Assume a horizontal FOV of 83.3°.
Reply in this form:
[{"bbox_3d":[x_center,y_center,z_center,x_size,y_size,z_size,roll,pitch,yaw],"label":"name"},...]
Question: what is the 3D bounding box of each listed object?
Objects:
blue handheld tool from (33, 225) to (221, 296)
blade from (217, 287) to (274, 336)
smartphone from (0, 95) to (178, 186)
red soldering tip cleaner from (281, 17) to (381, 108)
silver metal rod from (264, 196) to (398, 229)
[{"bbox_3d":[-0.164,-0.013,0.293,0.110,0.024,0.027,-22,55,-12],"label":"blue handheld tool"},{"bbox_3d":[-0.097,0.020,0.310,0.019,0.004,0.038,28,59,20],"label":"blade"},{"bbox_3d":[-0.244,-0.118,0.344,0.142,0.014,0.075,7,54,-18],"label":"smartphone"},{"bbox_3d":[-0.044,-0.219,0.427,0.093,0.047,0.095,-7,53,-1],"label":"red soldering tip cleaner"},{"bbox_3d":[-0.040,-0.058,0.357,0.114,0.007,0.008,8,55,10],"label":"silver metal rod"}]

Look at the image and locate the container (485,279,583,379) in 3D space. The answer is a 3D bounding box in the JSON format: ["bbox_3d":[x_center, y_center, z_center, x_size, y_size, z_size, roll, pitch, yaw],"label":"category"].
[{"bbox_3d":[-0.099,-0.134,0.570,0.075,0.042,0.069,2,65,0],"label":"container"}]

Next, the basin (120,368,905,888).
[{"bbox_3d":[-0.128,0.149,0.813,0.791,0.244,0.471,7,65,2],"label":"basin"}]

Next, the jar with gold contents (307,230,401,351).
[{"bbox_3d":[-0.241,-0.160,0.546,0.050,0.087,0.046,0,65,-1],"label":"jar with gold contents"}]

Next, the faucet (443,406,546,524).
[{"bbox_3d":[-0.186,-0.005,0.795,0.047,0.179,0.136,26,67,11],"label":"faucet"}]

## BRIEF
Retype the listing. Match it exactly.

## RESPONSE BELOW
Assume a horizontal FOV of 83.3°.
Reply in this form:
[{"bbox_3d":[x_center,y_center,z_center,x_size,y_size,z_size,roll,pitch,yaw],"label":"name"},...]
Question: what is the 3D bounding box of each listed object?
Objects:
blue handheld tool from (33, 225) to (221, 296)
blade from (217, 287) to (274, 336)
smartphone from (0, 95) to (178, 186)
red soldering tip cleaner from (281, 17) to (381, 108)
silver metal rod from (264, 196) to (398, 229)
[{"bbox_3d":[-0.164,-0.013,0.293,0.110,0.024,0.027,-22,55,-12],"label":"blue handheld tool"},{"bbox_3d":[-0.097,0.020,0.310,0.019,0.004,0.038,28,59,20],"label":"blade"},{"bbox_3d":[-0.244,-0.118,0.344,0.142,0.014,0.075,7,54,-18],"label":"smartphone"},{"bbox_3d":[-0.044,-0.219,0.427,0.093,0.047,0.095,-7,53,-1],"label":"red soldering tip cleaner"},{"bbox_3d":[-0.040,-0.058,0.357,0.114,0.007,0.008,8,55,10],"label":"silver metal rod"}]

Look at the image and locate the container (485,279,583,379) in 3D space. The answer is a 3D bounding box in the JSON format: ["bbox_3d":[x_center, y_center, z_center, x_size, y_size, z_size, roll, pitch, yaw],"label":"category"].
[{"bbox_3d":[-0.099,-0.134,0.570,0.075,0.042,0.069,2,65,0],"label":"container"}]

Next, the basin (120,368,905,888).
[{"bbox_3d":[-0.128,0.149,0.813,0.791,0.244,0.471,7,65,2],"label":"basin"}]

Next, the jar with gold contents (307,230,401,351).
[{"bbox_3d":[-0.241,-0.160,0.546,0.050,0.087,0.046,0,65,-1],"label":"jar with gold contents"}]

Next, the faucet (443,406,546,524).
[{"bbox_3d":[-0.186,-0.005,0.795,0.047,0.179,0.136,26,67,11],"label":"faucet"}]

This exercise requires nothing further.